Люций задрожал: он понял!
— Объясни, — попросил Ио.
— Всё очень просто. Я уже был болен неизлечимой болезнью, и наука того времени не могла спасти меня. Но ваша наука вернула мне жизнь. Повторим опыт. Я понимаю, это опасно, рискованно… Вторично может не удастся… Но ведь я обречён, я ничего не теряю. Сейчас, когда я ещё здоров, заморозьте меня… или сделайте как-нибудь иначе… вам виднее. А через тысячу лет, скажу точнее, ко дню возвращения экспедиции с Грёзы, учёные того времени пусть попытаются снова воскресить меня. Удастся — хорошо. Не удастся — повторяю: мне терять нечего.
— Это твоё окончательное решение? — спросил Люций.
— Да, окончательное. Если нельзя этого сделать, я умру немедленно.
— Дмитрий, — сказал Ио, — ничего невозможного нет в твоём решении. Мне это представляется лучшим выходом. Но подумал ты, что будешь делать через тысячу лет? Ведь даже у нас тебе трудно.
— Я буду там не один. Космонавты с «Ленина» в таком же положении. А может быть… — Волгин наклонился вперёд. — Может быть, ты, отец…
— Да, ты прав, — взволнованно сказал Люций. — Я тебя не покину. Иди, Дмитрий! Иди в будущее. Я уверен, всё будет хорошо. И мы с тобой снова встретимся.
4
Времени нельзя было терять. Шансы на успех давало только быстрейшее выполнение плана — пока Волгина не поразила надвигающаяся болезнь. Там же, на острове Кипр, в самом спешном порядке велись необходимые приготовления. Глубоко под землёй строилось просторное помещение, устанавливались автоматические аппараты, действие которых было рассчитано на много веков. Время возвращения экспедиции с Грёзы было точно известно. Тело Волгина будет лежать тысячу сто шестьдесят лет.
Никто не сомневался, что наука будущего сумеет вторично вернуть его к жизни. Для прогресса на том уровне, на каком он находился в девятом веке Новой эры, свыше тысячи лет — срок чудовищно огромный.
Всё человечество Земли и Фаэтона уже знало о принятом решении. Фаэтонские учёные одобряли его.

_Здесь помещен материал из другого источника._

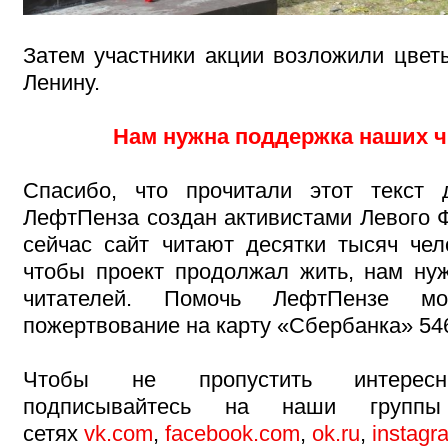
Затем участники акции возложили цветы
Ленину.
Нам нужна поддержка наших ч
Спасибо, что прочитали этот текст 
ЛефтПенза создан активистами Левого Ф
сейчас сайт читают десятки тысяч чел
чтобы проект продолжал жить, нам н
читателей. Помочь ЛефтПензе мо
пожертвование на карту «Сбербанка» 54
Чтобы не пропустить интересн
подписывайтесь на наши групп
сетях
vk.com
,
facebook.com
,
ok.ru
,
instagr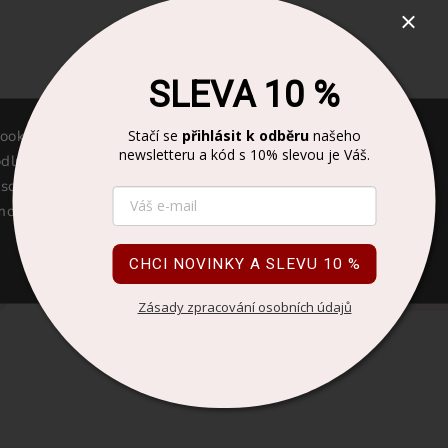
SLEVA 10 %
ookies, aby náš web správně fungoval. Díky tomu vám
Stačí se
přihlásit k odběru
našeho
0%
Káva EL SALVADOR 100%
Ajala čokoláda MAL
newsletteru a kód s 10% slevou je Váš.
Arabica 250g
PISTÁCIE
lné nakupování bez obtěžujících a nežádoucích reklam.
souhlas, pomáháte nám zlepšovat kvalitu naší webové
Skladem
Skladem
278 Kč
149 Kč
moc děkujeme. Více informací najdete
zde
.
CHCI NOVINKY A SLEVU 10 %
Do košíku
Do košíku
Zásady zpracování osobních údajů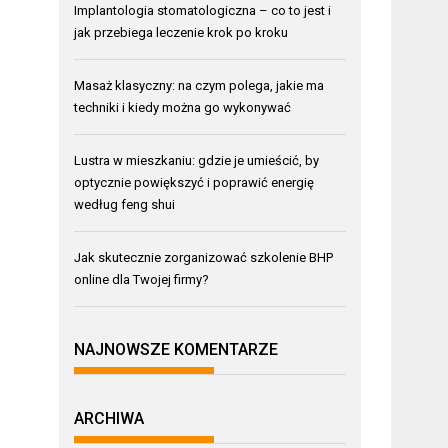
Implantologia stomatologiczna – co to jest i
jak przebiega leczenie krok po kroku
Masaż klasyczny: na czym polega, jakie ma
techniki i kiedy można go wykonywać
Lustra w mieszkaniu: gdzie je umieścić, by
optycznie powiększyć i poprawić energię
według feng shui
Jak skutecznie zorganizować szkolenie BHP
online dla Twojej firmy?
NAJNOWSZE KOMENTARZE
ARCHIWA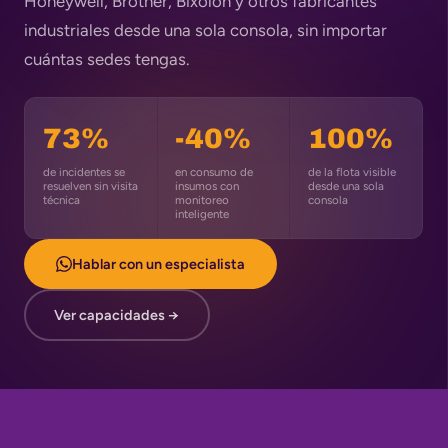
Honeywell, Brother, Bixolon y otros fabricantes
industriales desde una sola consola, sin importar
cuántas sedes tengas.
73%
-40%
100%
de incidentes se
en consumo de
de la flota visible
resuelven sin visita
insumos con
desde una sola
técnica
monitoreo
consola
inteligente
Hablar con un especialista
Ver capacidades →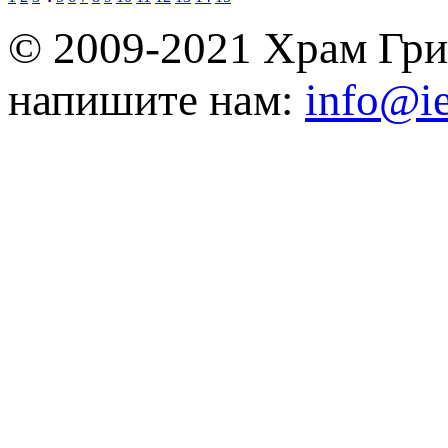
© 2009-2021 Храм Гри
напишите нам:
info@ie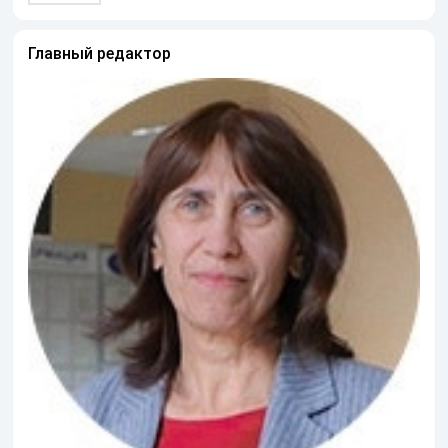
Главный редактор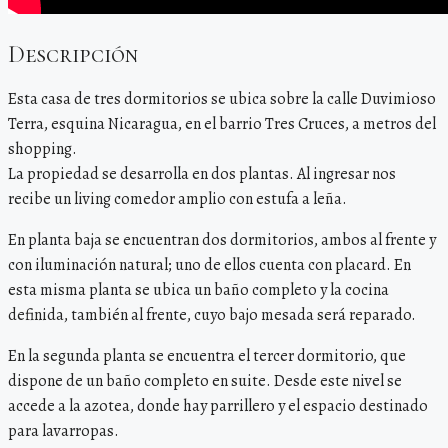
Descripción
Esta casa de tres dormitorios se ubica sobre la calle Duvimioso
Terra, esquina Nicaragua, en el barrio Tres Cruces, a metros del
shopping.
La propiedad se desarrolla en dos plantas. Al ingresar nos
recibe un living comedor amplio con estufa a leña.
En planta baja se encuentran dos dormitorios, ambos al frente y
con iluminación natural; uno de ellos cuenta con placard. En
esta misma planta se ubica un baño completo y la cocina
definida, también al frente, cuyo bajo mesada será reparado.
En la segunda planta se encuentra el tercer dormitorio, que
dispone de un baño completo en suite. Desde este nivel se
accede a la azotea, donde hay parrillero y el espacio destinado
para lavarropas.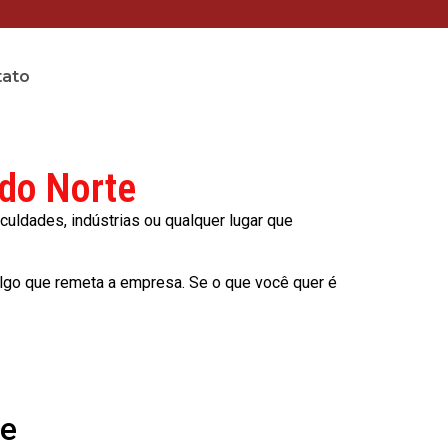
tato
 do Norte
culdades, indústrias ou qualquer lugar que
lgo que remeta a empresa. Se o que você quer é
te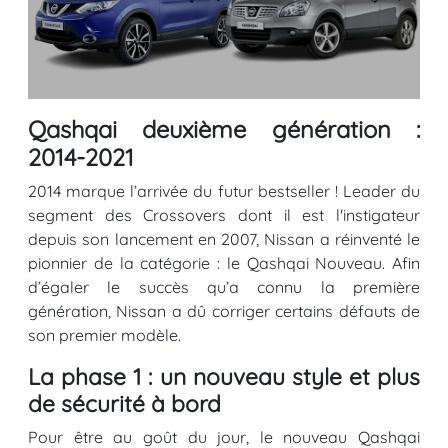
Qashqai deuxième génération :
2014-2021
2014 marque l’arrivée du futur bestseller ! Leader du
segment des Crossovers dont il est l'instigateur
depuis son lancement en 2007, Nissan a réinventé le
pionnier de la catégorie : le Qashqai Nouveau. Afin
d’égaler le succès qu’a connu la première
génération, Nissan a dû corriger certains défauts de
son premier modèle.
La phase 1 : un nouveau style et plus
de sécurité à bord
Pour être au goût du jour, le nouveau Qashqai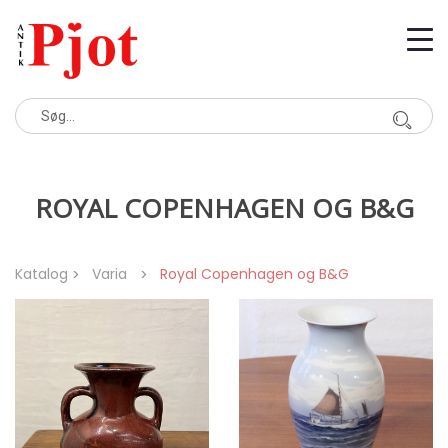
ROYAL COPENHAGEN OG B&G
Katalog
Varia
Royal Copenhagen og B&G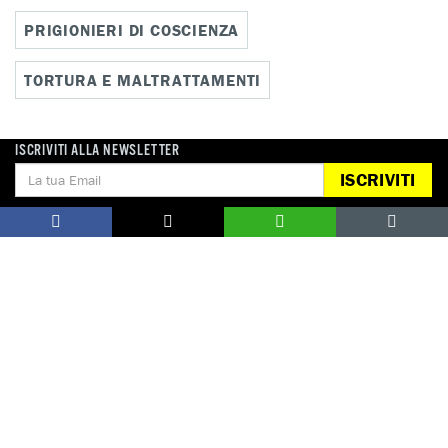
PRIGIONIERI DI COSCIENZA
TORTURA E MALTRATTAMENTI
ISCRIVITI ALLA NEWSLETTER
Notizie correlate per paese
ISCRIVITI
ARABIA SAUDITA
DONA
Aiutaci con una donazione, ora.
FIRMA
Difendi i diritti umani, in prima persona.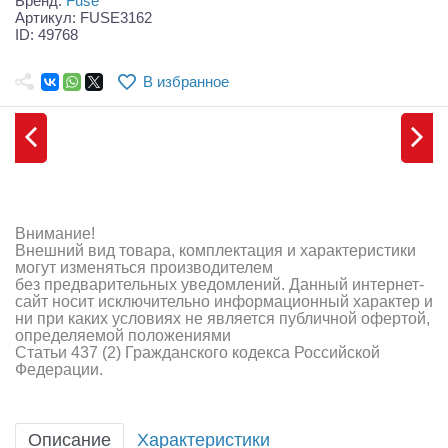
Бренд:
Fuse
Самолеты
Артикул: FUSE3162
ID: 49768
Квадрокоптеры
В избранное
Судомодели
Конструкторы
Аппаратура и электроника
Аккумуляторы и батарейки
Внимание!
Внешний вид товара, комплектация и характеристики
Зарядные устройства и блоки питания
могут изменяться производителем
без предварительных уведомлений. Данный интернет-
Двигатели
сайт носит исключительно информационный характер и
ни при каких условиях не является публичной офертой,
определяемой положениями
Технические жидкости
Статьи 437 (2) Гражданского кодекса Российской
Федерации.
Инструмент,измерительные приборы,расходники
Оптовая продажа запчастей для моделей
Описание
Характеристики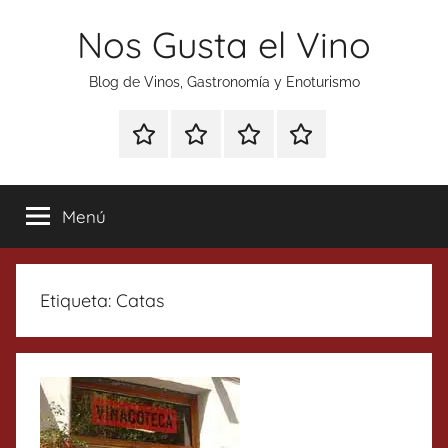
Saltar
Nos Gusta el Vino
al
contenido
Blog de Vinos, Gastronomía y Enoturismo
Especial
Enoturismo
Ranking
Contacto
Gin
y
Vinos
Tonics
Gastronomía
Menú
Etiqueta:
Catas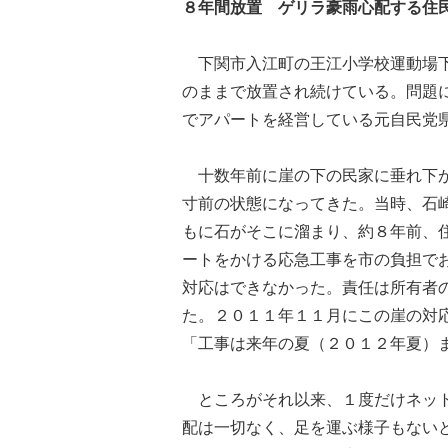
８年間放置 ゲリラ豪雨心配する住
下関市入江町の王江小学校運動場下
のままで放置され続けている。問題
でアパートを経営している元自民党
十数年前に崖の下の民家に垂れ下が
寸前の状態になってきた。当時、石
もに石がそこに溜まり、約８年前、
ートをかける応急工事を市の負担で
対応はできなかった。責任は所有者
た。２０１１年１１月にこの崖の対
「工事は来年の夏（２０１２年夏）
ところがそれ以来、１度だけネット
配は一切なく、足を運ぶ様子もない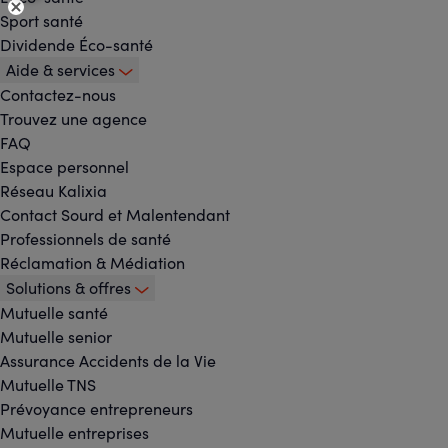
Sport santé
Dividende Éco-santé
Aide & services
Contactez-nous
Trouvez une agence
FAQ
Espace personnel
Réseau Kalixia
Contact Sourd et Malentendant
Professionnels de santé
Réclamation & Médiation
Solutions & offres
Mutuelle santé
Mutuelle senior
Assurance Accidents de la Vie
Mutuelle TNS
Prévoyance entrepreneurs
Mutuelle entreprises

Перед отлётом на Кипр Волгин по аппарату всемирной телеофсвязи поблагодарил всех людей за любовь к нему, за то, что его вернули к жизни, и попрощался.
— Я передам вашим потомкам, — закончил он своё выступление, — привет от моего и вашего века. Будьте счастливы в жизни и труде! Прощайте!
У него не было ни сомнений, ни колебаний. С твёрдой уверенностью в благополучном исходе шёл он на вторую смерть.